Quant aux fruits, ils sont souvent consommés par la martre en été et en automne et peuvent alors représenter plus de 70 % de son régime alimentaire.
En conclusion, la martre est avant tout une opportuniste qui s'adapte à l'abondance de ses proies. Ainsi, elle peut aussi se nourrir d'insectes (coléoptères, hyménoptères...) de mollusques, de vers de terre ou de batraciens.

Démographie faible

Les martres ne sont matures qu'à l'âge de deux ans, n'ont qu'une portée par an et une fécondité modeste (3 à 5 en moyenne). L’ensemble de ces facteurs, et ce malgré une grande durée de vie, augmente la sensibilité des populations aux prélèvements excessifs.
Selon une étude réalisée en Ecosse, la longévité moyenne serait de 3 à 4 ans et le maximum de 11 ans. Les causes de mortalité sont diverses : chasse, piégeage, empoisonnement, trafic routier, prédation. La martre est en outre très sensible au dérangement.

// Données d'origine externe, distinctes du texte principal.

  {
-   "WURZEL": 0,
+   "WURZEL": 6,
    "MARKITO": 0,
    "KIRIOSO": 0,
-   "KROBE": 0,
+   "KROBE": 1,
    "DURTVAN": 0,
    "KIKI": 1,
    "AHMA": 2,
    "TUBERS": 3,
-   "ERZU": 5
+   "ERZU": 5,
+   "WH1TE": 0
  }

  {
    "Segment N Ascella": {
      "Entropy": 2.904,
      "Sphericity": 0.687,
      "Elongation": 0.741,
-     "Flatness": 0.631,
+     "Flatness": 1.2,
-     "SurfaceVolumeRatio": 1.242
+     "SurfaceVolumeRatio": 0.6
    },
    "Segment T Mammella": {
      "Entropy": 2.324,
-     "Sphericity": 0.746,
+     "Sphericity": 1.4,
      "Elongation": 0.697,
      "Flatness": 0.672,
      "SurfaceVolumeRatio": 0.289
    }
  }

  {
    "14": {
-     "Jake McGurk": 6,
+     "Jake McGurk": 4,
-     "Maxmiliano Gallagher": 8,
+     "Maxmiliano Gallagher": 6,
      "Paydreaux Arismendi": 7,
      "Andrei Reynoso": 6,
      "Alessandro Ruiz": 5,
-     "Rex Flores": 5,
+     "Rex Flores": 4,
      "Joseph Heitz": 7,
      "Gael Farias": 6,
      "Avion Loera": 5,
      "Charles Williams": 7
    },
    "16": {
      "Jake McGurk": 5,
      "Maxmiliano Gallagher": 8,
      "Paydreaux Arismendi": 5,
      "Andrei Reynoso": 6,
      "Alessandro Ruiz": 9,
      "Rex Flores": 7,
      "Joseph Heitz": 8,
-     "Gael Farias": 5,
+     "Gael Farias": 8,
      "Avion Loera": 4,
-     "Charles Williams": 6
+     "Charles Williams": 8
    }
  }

Pour quelques poils de martre


La martre joue un rôle essentiel dans les écosystèmes forestiers : les études consacrées à son régime alimentaire démontrent de façon évidente qu'elle a un impact sur les populations de rongeurs. Lorsqu’ils sont en nombres importants, les rongeurs peuvent occasionner d’importants dégâts aux plantations (écorçage et cisaillement des bourgeons) et donc compromettre la régénération forestière. Comme les autres mustélidés, la martre complète donc utilement l’action des rapaces qui limitent le nombre de petits rongeurs et empêchent leurs pullulations.
Les campagnes d’empoisonnement, la chasse pour sa fourrure ou sa naturalisation et la dégradation de son habitat par une gestion et une exploitation forestières inappropriées sont les principaux facteurs de régression de la martre. Sensible à de telles activités, l'espèce a déjà disparu de plusieurs régions. Par ailleurs, la fragmentation des habitats, les dérangements répétés dus au développement du tourisme, des aires de repos et des villages de vacances en forêt l'affectent aussi.

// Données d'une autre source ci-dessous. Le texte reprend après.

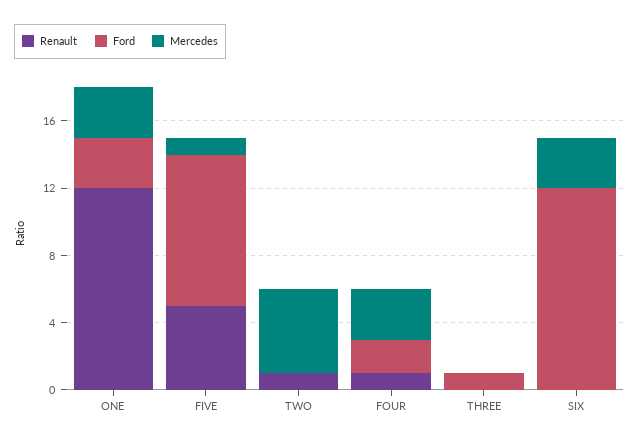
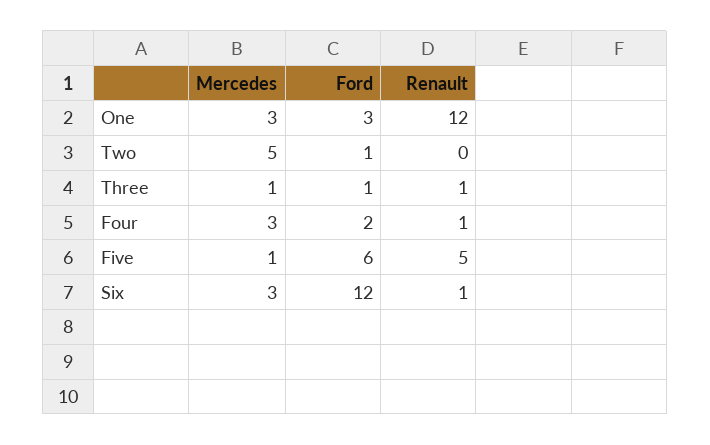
  {
    "Renault": {
      "ONE": 12,
      "FIVE": 5,
-     "TWO": 1,
+     "TWO": 0,
      "FOUR": 1,
-     "THREE": 0,
+     "THREE": 1,
-     "SIX": 0
+     "SIX": 1
    },
    "Ford": {
      "ONE": 3,
-     "FIVE": 9,
+     "FIVE": 6,
-     "TWO": 0,
+     "TWO": 1,
      "FOUR": 2,
      "THREE": 1,
      "SIX": 12
    },
    "Mercedes": {
      "ONE": 3,
      "FIVE": 1,
      "TWO": 5,
      "FOUR": 3,
-     "THREE": 0,
+     "THREE": 1,
      "SIX": 3
    }
  }

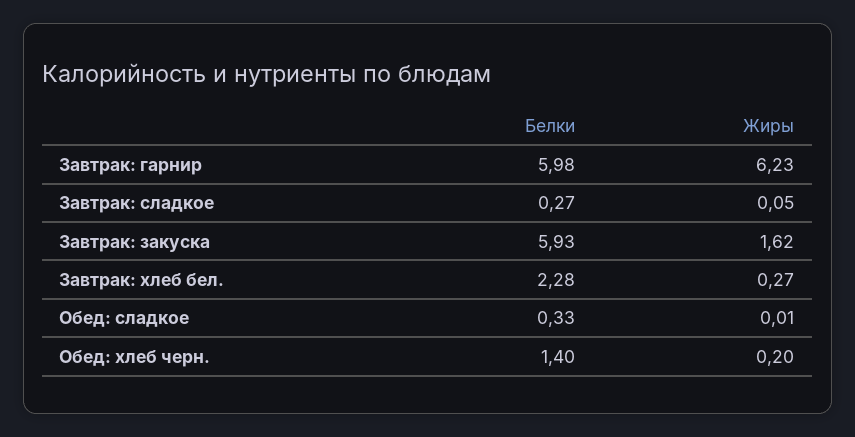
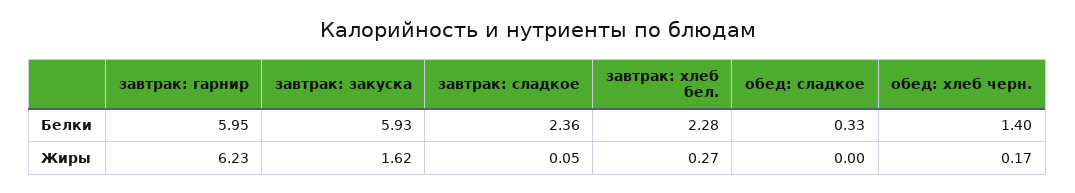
  {
    "Белки": {
-     "Завтрак: гарнир": 5.98,
+     "Завтрак: гарнир": 5.95,
-     "Завтрак: сладкое": 0.27,
+     "Завтрак: сладкое": 2.36,
      "Завтрак: закуска": 5.93,
      "Завтрак: хлеб бел.": 2.28,
      "Обед: сладкое": 0.33,
      "Обед: хлеб черн.": 1.4
    },
    "Жиры": {
      "Завтрак: гарнир": 6.23,
      "Завтрак: сладкое": 0.05,
      "Завтрак: закуска": 1.62,
      "Завтрак: хлеб бел.": 0.27,
-     "Обед: сладкое": 0.01,
+     "Обед: сладкое": 0,
-     "Обед: хлеб черн.": 0.2
+     "Обед: хлеб черн.": 0.17
    }
  }

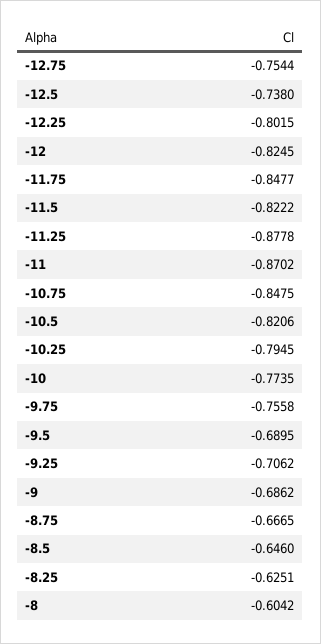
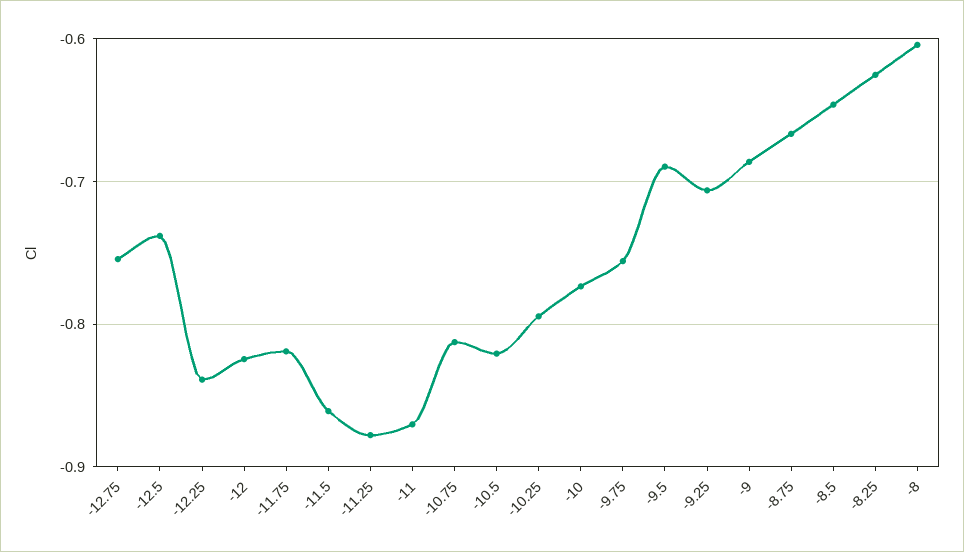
  {
    "-12.75": -0.7544,
    "-12.5": -0.738,
-   "-12.25": -0.8015,
+   "-12.25": -0.84,
    "-12": -0.8245,
-   "-11.75": -0.8477,
+   "-11.75": -0.82,
-   "-11.5": -0.8222,
+   "-11.5": -0.86,
    "-11.25": -0.8778,
    "-11": -0.8702,
-   "-10.75": -0.8475,
+   "-10.75": -0.81,
    "-10.5": -0.8206,
    "-10.25": -0.7945,
    "-10": -0.7735,
    "-9.75": -0.7558,
    "-9.5": -0.6895,
    "-9.25": -0.7062,
    "-9": -0.6862,
    "-8.75": -0.6665,
    "-8.5": -0.646,
    "-8.25": -0.6251,
    "-8": -0.6042
  }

Pourquoi protéger la martre ?

1. La martre est rare, en tout cas peu abondante, dans son milieu forestier ce qui justifie sa protection

2. La martre effectue une prédation essentielle sur le campagnol roussâtre, vecteur de la FHSR
La martre est un carnivore exclusivement lié aux grands massifs forestiers. La densité de ses populations est faible et son impact sur le petit gibier est insignifiant.
La prédation naturelle qu’effectue la martre sur les rongeurs forestiers, en particulier sur le campagnol roussâtre, est essentielle pour réguler leurs populations dont la prolifération périodique provoque des dégâts aux jeunes plantations forestières. Par ailleurs, sa proie favorite, le campagnol roussâtre, apparaît aussi comme étant le vecteur de la fièvre hémorragique avec syndrome rénal [FHSR]. Cette maladie (hantavirose) est provoquée par un virus proche du virus d'Ebola qui peut se transmettre aux usagers de la forêt (travailleurs forestiers...). En limitant les populations de campagnols roussâtres, la martre diminue donc les risques sanitaires de cette maladie.

3. La martre, ami du forestier
Par ailleurs, avec l’autour - rapace rare en bien des endroits - la martre est pratiquement le seul prédateur à pouvoir contrôler les populations d’écureuils qui, lorsqu’elles dépassent localement un certain seuil, peuvent occasionner quelques dégâts aux forêts (écorçage des cimes...).

4. La Martre ne s'attaque pas aux élevages domestiques

La martre est liée au milieu forestier, ne s’approchant qu'exceptionnellement des maisons. Les cas de prédation de la martre dans des élevages domestiques (pigeonniers, poulaillers, clapiers) sont rarissimes et controversés.